By Hillary Short
Playground Apologetics: Apologetics Tactics for Busy Moms
Earlier this week I found myself caught in the morning line of cars leaving my neighborhood’s elementary school. I live with my husband and 3-year-old son in a suburb of San Antonio. We’re in south Texas and our “Mayberry” (as many call it) is incredibly conservative – and not just politically. We have a lot of churches. When I say “a lot,” I mean that we could put you in a blindfold at most any intersection in the city, give you a stone to throw, and you’d probably hit one. It’s Narnia, for sure. Or a bubble. Whatever you’d like to call it. So, you can imagine my surprise on Tuesday as I pulled up behind a big SUV boldly emblazoned with a lightbulb-shaped sticker and the words “skeptic kids.” There went my bubble.
I admit to assuming what many moms probably assume – that our home is safe, our town is safe, and therefore my child’s faith will be safe. It’s college professors who will try to shake my child’s Christian beliefs, and he’ll be ready by then. Right?

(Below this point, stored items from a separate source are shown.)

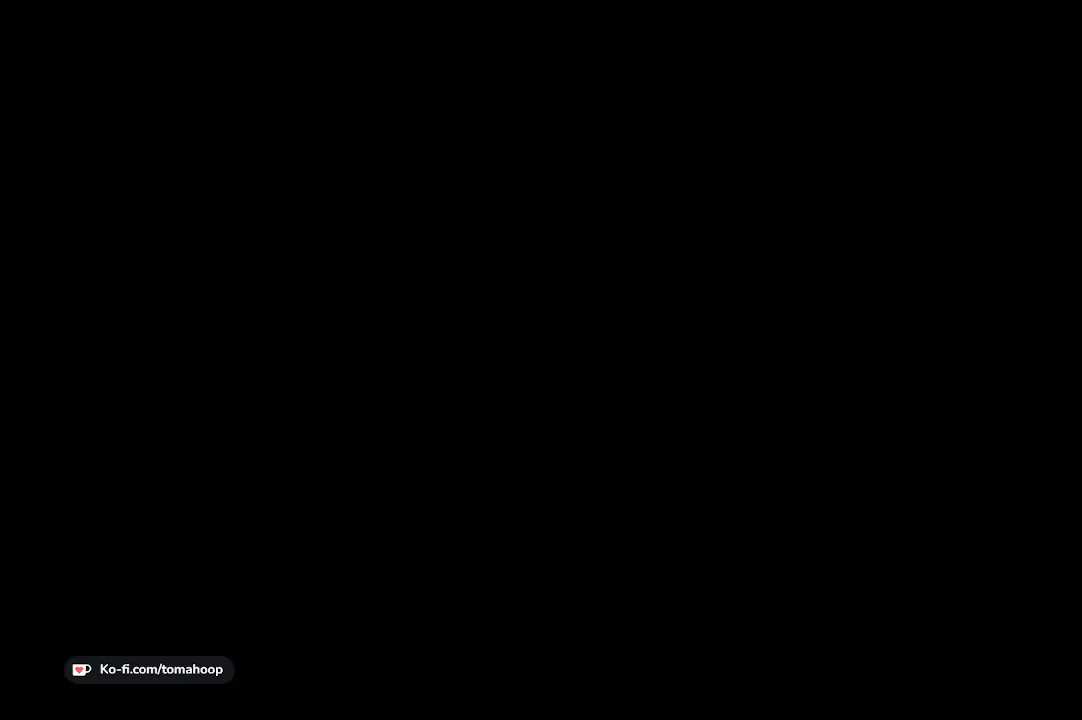
{"buttons": [], "left_stick": "center", "right_stick": "center", "events": []}
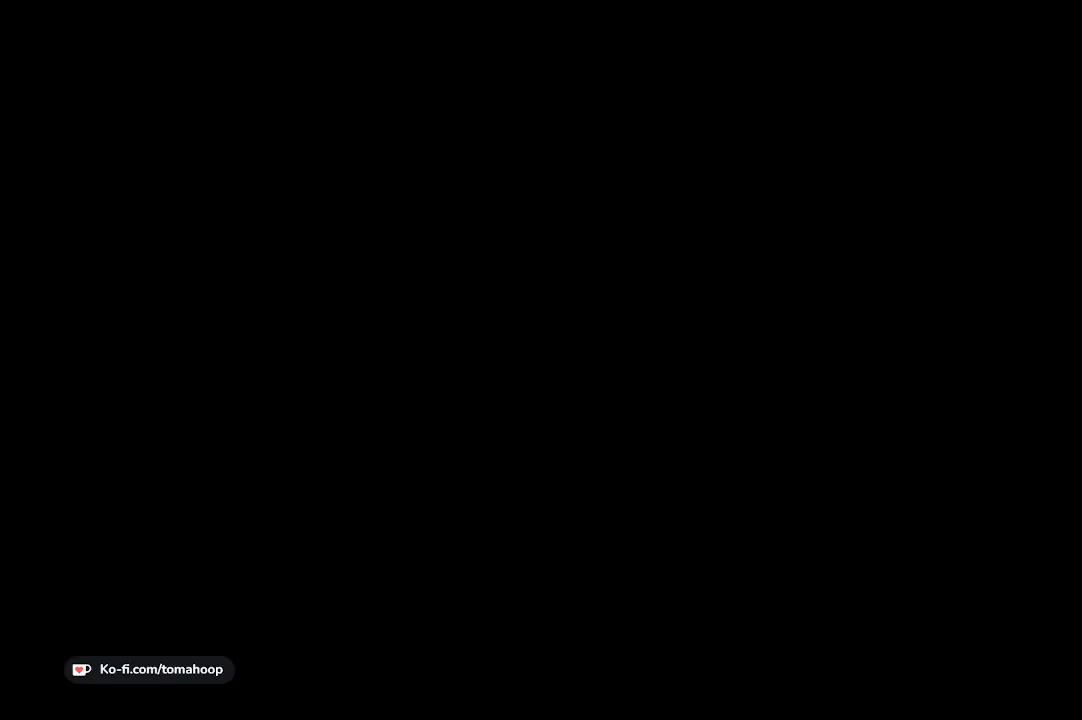
{"buttons": [], "left_stick": "center", "right_stick": "center", "events": []}
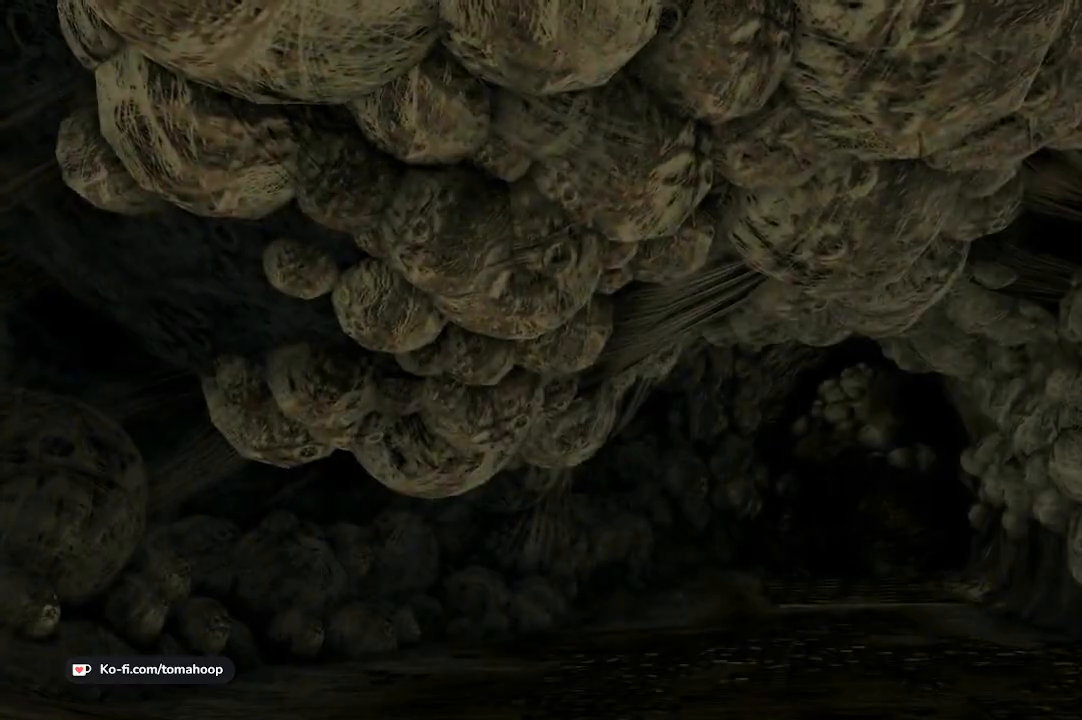
{"buttons": [], "left_stick": "up", "right_stick": "center", "events": [[100, "START", "down"], [167, "START", "up"], [267, "left_stick", "up"]]}
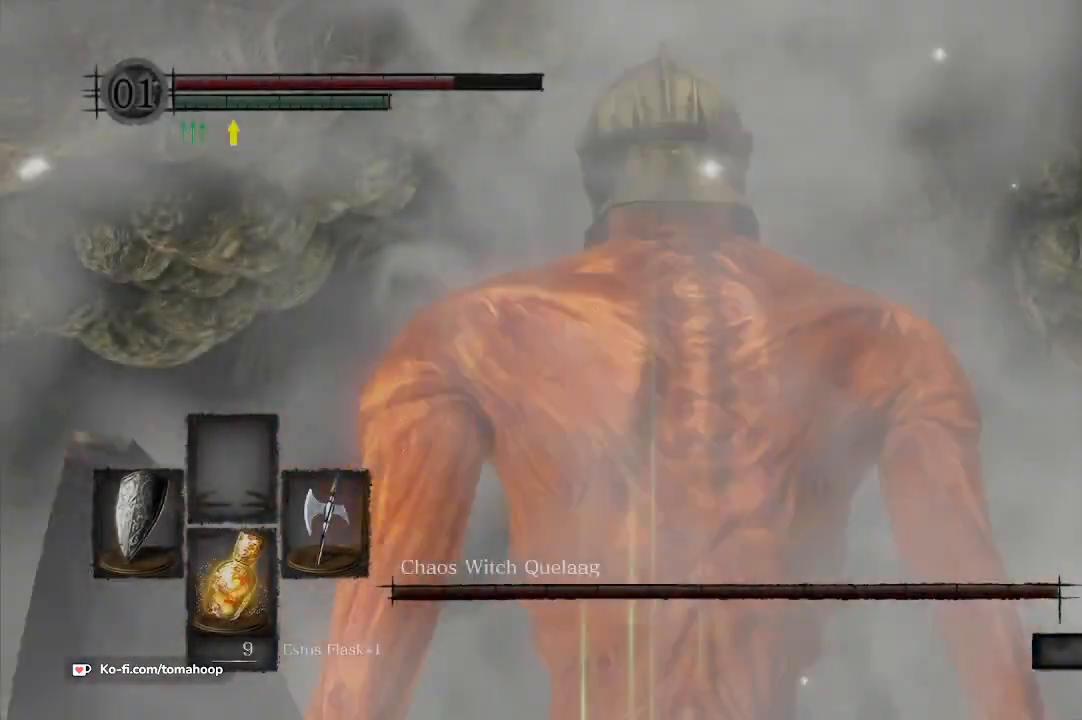
{"buttons": [], "left_stick": "up", "right_stick": "center", "events": [[167, "right_stick", "down"], [233, "right_stick", "down-left"], [367, "right_stick", "center"]]}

Ladies, this is a dangerous mistake. Even if you think you’re in “Mayberry,” let me assure you: you aren’t. That sticker represents what we can’t afford to ignore: growth of evangelistic and committed atheism. And remember, the “skeptic kids” sticker was on a car exiting an elementary school, not a college campus. We can no longer afford to ignore the reality of evangelistic atheism.
As we Mama Bears say, apologetics might not affect our faith, but it might affect our children’s. And you know what? I want my churched-up, prayed-up, pre-school kid to be a skeptic too! Why? Because being a skeptic means that he will question what is presented to him. This is important because I will not always be the one presenting the ideas. A child who understands how to discover truth is primed for a faith that lasts much longer than that of a child who is merely presented with the truth.